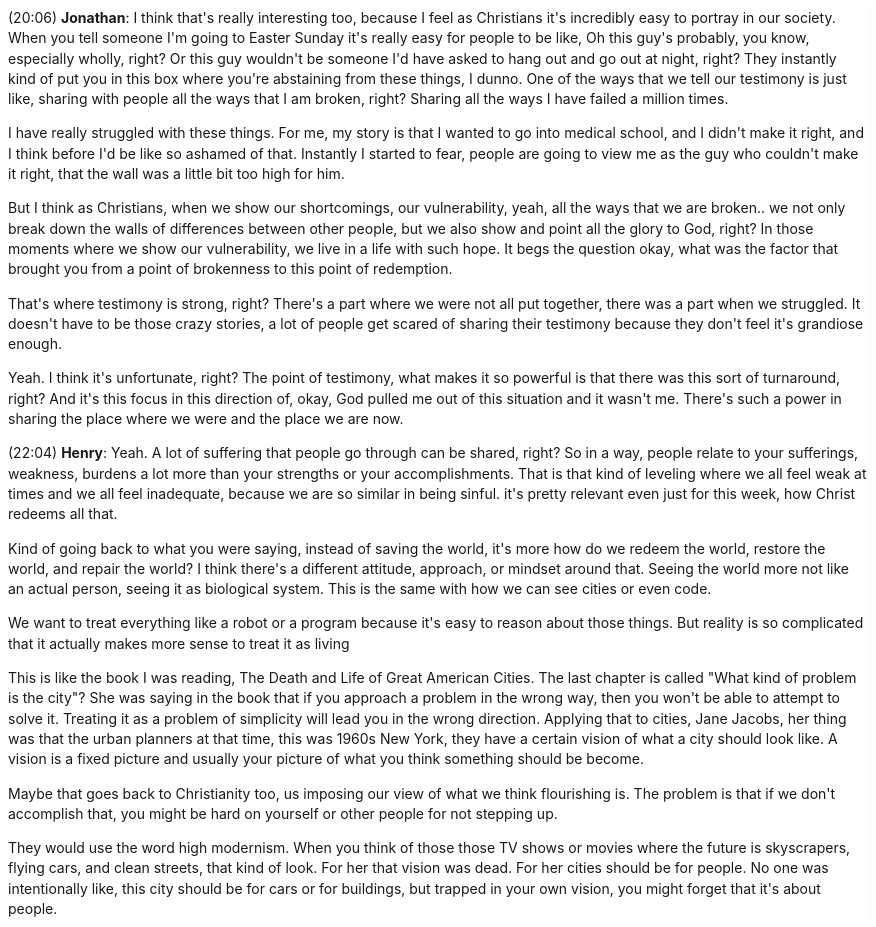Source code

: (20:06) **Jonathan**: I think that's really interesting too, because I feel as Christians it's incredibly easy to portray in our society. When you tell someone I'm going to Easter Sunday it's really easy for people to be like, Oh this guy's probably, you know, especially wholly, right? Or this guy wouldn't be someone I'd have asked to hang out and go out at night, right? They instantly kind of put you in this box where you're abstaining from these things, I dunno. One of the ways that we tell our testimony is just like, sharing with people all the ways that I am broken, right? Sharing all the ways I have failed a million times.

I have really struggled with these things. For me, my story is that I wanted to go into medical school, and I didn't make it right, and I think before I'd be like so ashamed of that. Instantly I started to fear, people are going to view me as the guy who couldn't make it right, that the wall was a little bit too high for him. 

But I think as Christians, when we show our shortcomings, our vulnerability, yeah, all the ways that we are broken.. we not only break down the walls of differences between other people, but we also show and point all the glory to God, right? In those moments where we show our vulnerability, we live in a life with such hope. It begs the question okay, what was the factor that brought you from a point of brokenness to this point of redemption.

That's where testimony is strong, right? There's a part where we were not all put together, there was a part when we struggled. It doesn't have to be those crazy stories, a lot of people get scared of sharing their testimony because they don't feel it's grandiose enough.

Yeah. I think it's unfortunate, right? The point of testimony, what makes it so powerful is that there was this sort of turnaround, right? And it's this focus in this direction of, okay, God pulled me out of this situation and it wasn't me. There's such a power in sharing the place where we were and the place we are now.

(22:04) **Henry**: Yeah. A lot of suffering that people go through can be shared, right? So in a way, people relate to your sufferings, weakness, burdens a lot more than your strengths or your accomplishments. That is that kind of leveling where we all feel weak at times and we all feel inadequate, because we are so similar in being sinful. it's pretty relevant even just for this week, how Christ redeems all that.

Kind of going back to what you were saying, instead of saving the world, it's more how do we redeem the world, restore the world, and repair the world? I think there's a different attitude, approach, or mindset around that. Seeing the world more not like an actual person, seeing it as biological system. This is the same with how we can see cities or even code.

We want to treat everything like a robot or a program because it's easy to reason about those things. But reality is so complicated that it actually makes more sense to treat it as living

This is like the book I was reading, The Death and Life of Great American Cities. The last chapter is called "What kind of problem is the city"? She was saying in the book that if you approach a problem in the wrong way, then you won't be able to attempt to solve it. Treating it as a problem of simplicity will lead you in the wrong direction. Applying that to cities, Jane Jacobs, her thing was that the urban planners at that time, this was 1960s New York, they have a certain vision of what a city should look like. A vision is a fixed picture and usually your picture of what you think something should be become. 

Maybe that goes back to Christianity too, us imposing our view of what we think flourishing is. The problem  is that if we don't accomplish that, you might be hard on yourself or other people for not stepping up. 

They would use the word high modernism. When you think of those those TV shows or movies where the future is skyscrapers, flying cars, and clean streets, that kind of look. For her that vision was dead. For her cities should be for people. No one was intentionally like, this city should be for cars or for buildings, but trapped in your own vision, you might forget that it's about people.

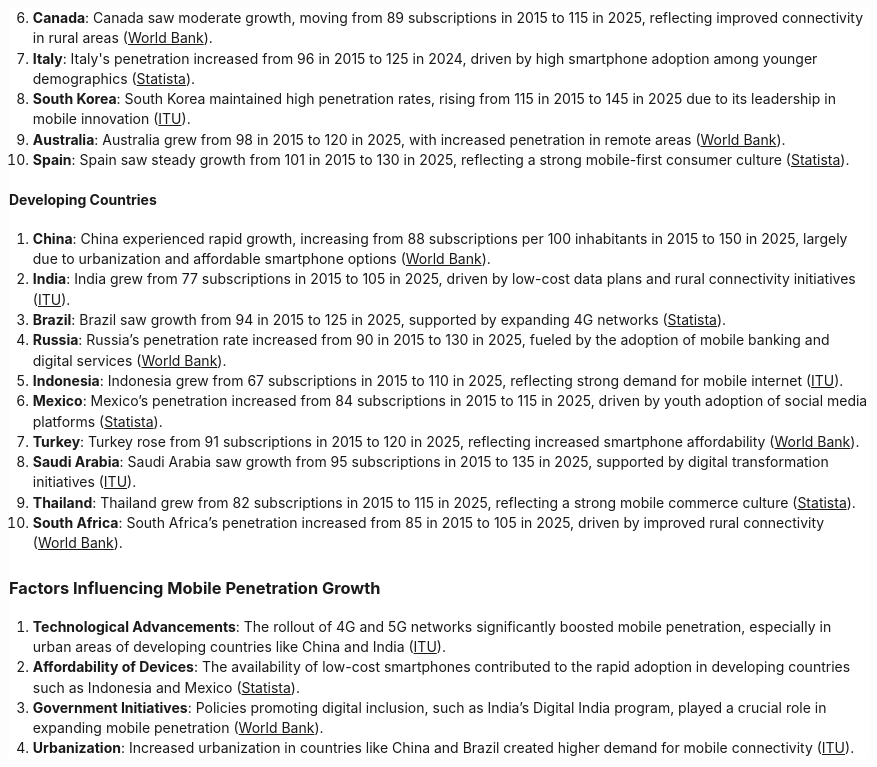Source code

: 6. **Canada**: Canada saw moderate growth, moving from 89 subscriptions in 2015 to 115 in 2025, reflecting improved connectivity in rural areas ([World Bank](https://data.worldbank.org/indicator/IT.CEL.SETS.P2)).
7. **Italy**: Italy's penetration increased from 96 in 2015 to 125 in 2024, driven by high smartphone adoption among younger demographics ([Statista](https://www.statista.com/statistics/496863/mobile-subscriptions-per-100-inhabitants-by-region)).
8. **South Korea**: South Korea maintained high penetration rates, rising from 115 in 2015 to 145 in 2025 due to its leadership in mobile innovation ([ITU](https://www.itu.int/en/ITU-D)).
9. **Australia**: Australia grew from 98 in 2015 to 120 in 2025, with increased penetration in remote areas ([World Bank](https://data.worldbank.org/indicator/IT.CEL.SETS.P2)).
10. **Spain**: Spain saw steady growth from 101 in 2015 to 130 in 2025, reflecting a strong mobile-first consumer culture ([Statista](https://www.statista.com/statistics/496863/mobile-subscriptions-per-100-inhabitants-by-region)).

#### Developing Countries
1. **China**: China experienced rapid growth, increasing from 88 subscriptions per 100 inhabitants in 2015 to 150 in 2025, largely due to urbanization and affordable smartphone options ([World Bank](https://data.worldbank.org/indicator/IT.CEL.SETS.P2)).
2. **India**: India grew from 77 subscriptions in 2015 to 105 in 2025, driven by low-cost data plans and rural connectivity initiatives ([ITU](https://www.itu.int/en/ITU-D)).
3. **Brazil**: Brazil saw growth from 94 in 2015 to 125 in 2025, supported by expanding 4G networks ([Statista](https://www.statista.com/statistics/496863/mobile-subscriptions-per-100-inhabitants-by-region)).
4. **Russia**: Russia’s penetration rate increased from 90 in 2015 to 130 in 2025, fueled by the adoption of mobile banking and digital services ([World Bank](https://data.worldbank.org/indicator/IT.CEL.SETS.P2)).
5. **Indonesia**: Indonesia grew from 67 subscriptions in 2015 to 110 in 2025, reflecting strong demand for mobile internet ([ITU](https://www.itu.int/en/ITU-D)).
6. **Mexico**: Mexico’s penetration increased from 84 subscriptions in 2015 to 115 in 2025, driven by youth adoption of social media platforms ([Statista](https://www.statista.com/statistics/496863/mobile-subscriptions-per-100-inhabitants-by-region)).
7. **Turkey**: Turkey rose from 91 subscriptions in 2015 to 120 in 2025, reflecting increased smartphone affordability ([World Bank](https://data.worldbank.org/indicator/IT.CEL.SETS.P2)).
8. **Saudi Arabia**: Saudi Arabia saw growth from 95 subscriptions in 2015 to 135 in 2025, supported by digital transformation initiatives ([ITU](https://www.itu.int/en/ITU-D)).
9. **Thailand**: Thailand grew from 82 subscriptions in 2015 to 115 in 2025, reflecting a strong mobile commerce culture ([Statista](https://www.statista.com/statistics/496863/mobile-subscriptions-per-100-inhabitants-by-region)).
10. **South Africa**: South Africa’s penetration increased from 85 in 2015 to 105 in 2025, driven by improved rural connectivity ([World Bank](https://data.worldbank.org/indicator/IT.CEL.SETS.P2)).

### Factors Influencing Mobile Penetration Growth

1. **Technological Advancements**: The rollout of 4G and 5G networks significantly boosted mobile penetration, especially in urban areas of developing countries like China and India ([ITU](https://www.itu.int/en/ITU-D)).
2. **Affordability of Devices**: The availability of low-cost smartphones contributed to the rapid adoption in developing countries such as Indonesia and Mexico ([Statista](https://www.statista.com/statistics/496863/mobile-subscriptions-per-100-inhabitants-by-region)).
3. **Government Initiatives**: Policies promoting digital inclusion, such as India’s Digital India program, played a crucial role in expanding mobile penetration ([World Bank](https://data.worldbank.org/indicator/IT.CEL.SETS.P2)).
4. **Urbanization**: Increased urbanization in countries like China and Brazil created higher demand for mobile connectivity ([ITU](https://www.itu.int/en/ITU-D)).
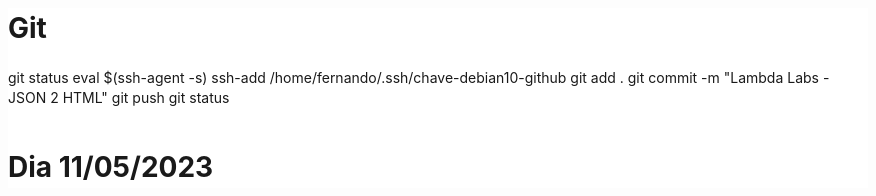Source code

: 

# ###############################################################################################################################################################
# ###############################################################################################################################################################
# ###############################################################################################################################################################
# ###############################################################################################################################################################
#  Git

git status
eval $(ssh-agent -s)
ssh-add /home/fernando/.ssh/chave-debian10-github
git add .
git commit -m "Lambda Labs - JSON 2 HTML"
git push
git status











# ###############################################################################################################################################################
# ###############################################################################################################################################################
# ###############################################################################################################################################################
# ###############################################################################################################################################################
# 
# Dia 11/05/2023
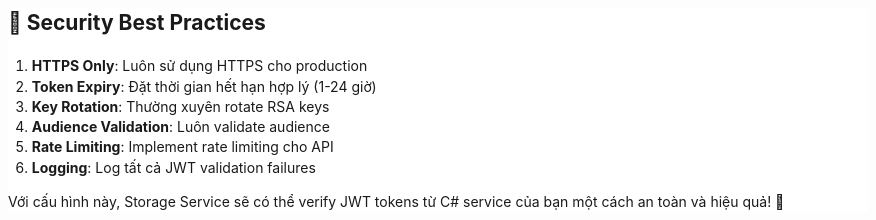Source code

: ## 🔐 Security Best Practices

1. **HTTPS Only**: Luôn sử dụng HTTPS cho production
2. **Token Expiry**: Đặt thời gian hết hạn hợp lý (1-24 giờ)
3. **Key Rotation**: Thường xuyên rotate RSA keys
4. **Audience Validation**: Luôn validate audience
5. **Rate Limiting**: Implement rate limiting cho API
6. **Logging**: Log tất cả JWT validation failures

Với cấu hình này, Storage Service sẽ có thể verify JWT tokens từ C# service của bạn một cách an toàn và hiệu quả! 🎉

────────────────────

▸ **Problem requirements**
Copy the entries precisely, images excluded.

▸ **Answer to the problem**
Source code

: (20:06) **Jonathan**: I think that's really interesting too, because I feel as Christians it's incredibly easy to portray in our society. When you tell someone I'm going to Easter Sunday it's really easy for people to be like, Oh this guy's probably, you know, especially wholly, right? Or this guy wouldn't be someone I'd have asked to hang out and go out at night, right? They instantly kind of put you in this box where you're abstaining from these things, I dunno. One of the ways that we tell our testimony is just like, sharing with people all the ways that I am broken, right? Sharing all the ways I have failed a million times.

I have really struggled with these things. For me, my story is that I wanted to go into medical school, and I didn't make it right, and I think before I'd be like so ashamed of that. Instantly I started to fear, people are going to view me as the guy who couldn't make it right, that the wall was a little bit too high for him. 

But I think as Christians, when we show our shortcomings, our vulnerability, yeah, all the ways that we are broken.. we not only break down the walls of differences between other people, but we also show and point all the glory to God, right? In those moments where we show our vulnerability, we live in a life with such hope. It begs the question okay, what was the factor that brought you from a point of brokenness to this point of redemption.

That's where testimony is strong, right? There's a part where we were not all put together, there was a part when we struggled. It doesn't have to be those crazy stories, a lot of people get scared of sharing their testimony because they don't feel it's grandiose enough.

Yeah. I think it's unfortunate, right? The point of testimony, what makes it so powerful is that there was this sort of turnaround, right? And it's this focus in this direction of, okay, God pulled me out of this situation and it wasn't me. There's such a power in sharing the place where we were and the place we are now.

(22:04) **Henry**: Yeah. A lot of suffering that people go through can be shared, right? So in a way, people relate to your sufferings, weakness, burdens a lot more than your strengths or your accomplishments. That is that kind of leveling where we all feel weak at times and we all feel inadequate, because we are so similar in being sinful. it's pretty relevant even just for this week, how Christ redeems all that.

Kind of going back to what you were saying, instead of saving the world, it's more how do we redeem the world, restore the world, and repair the world? I think there's a different attitude, approach, or mindset around that. Seeing the world more not like an actual person, seeing it as biological system. This is the same with how we can see cities or even code.

We want to treat everything like a robot or a program because it's easy to reason about those things. But reality is so complicated that it actually makes more sense to treat it as living

This is like the book I was reading, The Death and Life of Great American Cities. The last chapter is called "What kind of problem is the city"? She was saying in the book that if you approach a problem in the wrong way, then you won't be able to attempt to solve it. Treating it as a problem of simplicity will lead you in the wrong direction. Applying that to cities, Jane Jacobs, her thing was that the urban planners at that time, this was 1960s New York, they have a certain vision of what a city should look like. A vision is a fixed picture and usually your picture of what you think something should be become. 

Maybe that goes back to Christianity too, us imposing our view of what we think flourishing is. The problem  is that if we don't accomplish that, you might be hard on yourself or other people for not stepping up. 

They would use the word high modernism. When you think of those those TV shows or movies where the future is skyscrapers, flying cars, and clean streets, that kind of look. For her that vision was dead. For her cities should be for people. No one was intentionally like, this city should be for cars or for buildings, but trapped in your own vision, you might forget that it's about people.

Source code

: 6. **Canada**: Canada saw moderate growth, moving from 89 subscriptions in 2015 to 115 in 2025, reflecting improved connectivity in rural areas ([World Bank](https://data.worldbank.org/indicator/IT.CEL.SETS.P2)).
7. **Italy**: Italy's penetration increased from 96 in 2015 to 125 in 2024, driven by high smartphone adoption among younger demographics ([Statista](https://www.statista.com/statistics/496863/mobile-subscriptions-per-100-inhabitants-by-region)).
8. **South Korea**: South Korea maintained high penetration rates, rising from 115 in 2015 to 145 in 2025 due to its leadership in mobile innovation ([ITU](https://www.itu.int/en/ITU-D)).
9. **Australia**: Australia grew from 98 in 2015 to 120 in 2025, with increased penetration in remote areas ([World Bank](https://data.worldbank.org/indicator/IT.CEL.SETS.P2)).
10. **Spain**: Spain saw steady growth from 101 in 2015 to 130 in 2025, reflecting a strong mobile-first consumer culture ([Statista](https://www.statista.com/statistics/496863/mobile-subscriptions-per-100-inhabitants-by-region)).

#### Developing Countries
1. **China**: China experienced rapid growth, increasing from 88 subscriptions per 100 inhabitants in 2015 to 150 in 2025, largely due to urbanization and affordable smartphone options ([World Bank](https://data.worldbank.org/indicator/IT.CEL.SETS.P2)).
2. **India**: India grew from 77 subscriptions in 2015 to 105 in 2025, driven by low-cost data plans and rural connectivity initiatives ([ITU](https://www.itu.int/en/ITU-D)).
3. **Brazil**: Brazil saw growth from 94 in 2015 to 125 in 2025, supported by expanding 4G networks ([Statista](https://www.statista.com/statistics/496863/mobile-subscriptions-per-100-inhabitants-by-region)).
4. **Russia**: Russia’s penetration rate increased from 90 in 2015 to 130 in 2025, fueled by the adoption of mobile banking and digital services ([World Bank](https://data.worldbank.org/indicator/IT.CEL.SETS.P2)).
5. **Indonesia**: Indonesia grew from 67 subscriptions in 2015 to 110 in 2025, reflecting strong demand for mobile internet ([ITU](https://www.itu.int/en/ITU-D)).
6. **Mexico**: Mexico’s penetration increased from 84 subscriptions in 2015 to 115 in 2025, driven by youth adoption of social media platforms ([Statista](https://www.statista.com/statistics/496863/mobile-subscriptions-per-100-inhabitants-by-region)).
7. **Turkey**: Turkey rose from 91 subscriptions in 2015 to 120 in 2025, reflecting increased smartphone affordability ([World Bank](https://data.worldbank.org/indicator/IT.CEL.SETS.P2)).
8. **Saudi Arabia**: Saudi Arabia saw growth from 95 subscriptions in 2015 to 135 in 2025, supported by digital transformation initiatives ([ITU](https://www.itu.int/en/ITU-D)).
9. **Thailand**: Thailand grew from 82 subscriptions in 2015 to 115 in 2025, reflecting a strong mobile commerce culture ([Statista](https://www.statista.com/statistics/496863/mobile-subscriptions-per-100-inhabitants-by-region)).
10. **South Africa**: South Africa’s penetration increased from 85 in 2015 to 105 in 2025, driven by improved rural connectivity ([World Bank](https://data.worldbank.org/indicator/IT.CEL.SETS.P2)).

### Factors Influencing Mobile Penetration Growth

1. **Technological Advancements**: The rollout of 4G and 5G networks significantly boosted mobile penetration, especially in urban areas of developing countries like China and India ([ITU](https://www.itu.int/en/ITU-D)).
2. **Affordability of Devices**: The availability of low-cost smartphones contributed to the rapid adoption in developing countries such as Indonesia and Mexico ([Statista](https://www.statista.com/statistics/496863/mobile-subscriptions-per-100-inhabitants-by-region)).
3. **Government Initiatives**: Policies promoting digital inclusion, such as India’s Digital India program, played a crucial role in expanding mobile penetration ([World Bank](https://data.worldbank.org/indicator/IT.CEL.SETS.P2)).
4. **Urbanization**: Increased urbanization in countries like China and Brazil created higher demand for mobile connectivity ([ITU](https://www.itu.int/en/ITU-D)).
Source code

: 

# ###############################################################################################################################################################
# ###############################################################################################################################################################
# ###############################################################################################################################################################
# ###############################################################################################################################################################
#  Git

git status
eval $(ssh-agent -s)
ssh-add /home/fernando/.ssh/chave-debian10-github
git add .
git commit -m "Lambda Labs - JSON 2 HTML"
git push
git status











# ###############################################################################################################################################################
# ###############################################################################################################################################################
# ###############################################################################################################################################################
# ###############################################################################################################################################################
# 
# Dia 11/05/2023
Source code

: ## 🔐 Security Best Practices

1. **HTTPS Only**: Luôn sử dụng HTTPS cho production
2. **Token Expiry**: Đặt thời gian hết hạn hợp lý (1-24 giờ)
3. **Key Rotation**: Thường xuyên rotate RSA keys
4. **Audience Validation**: Luôn validate audience
5. **Rate Limiting**: Implement rate limiting cho API
6. **Logging**: Log tất cả JWT validation failures

Với cấu hình này, Storage Service sẽ có thể verify JWT tokens từ C# service của bạn một cách an toàn và hiệu quả! 🎉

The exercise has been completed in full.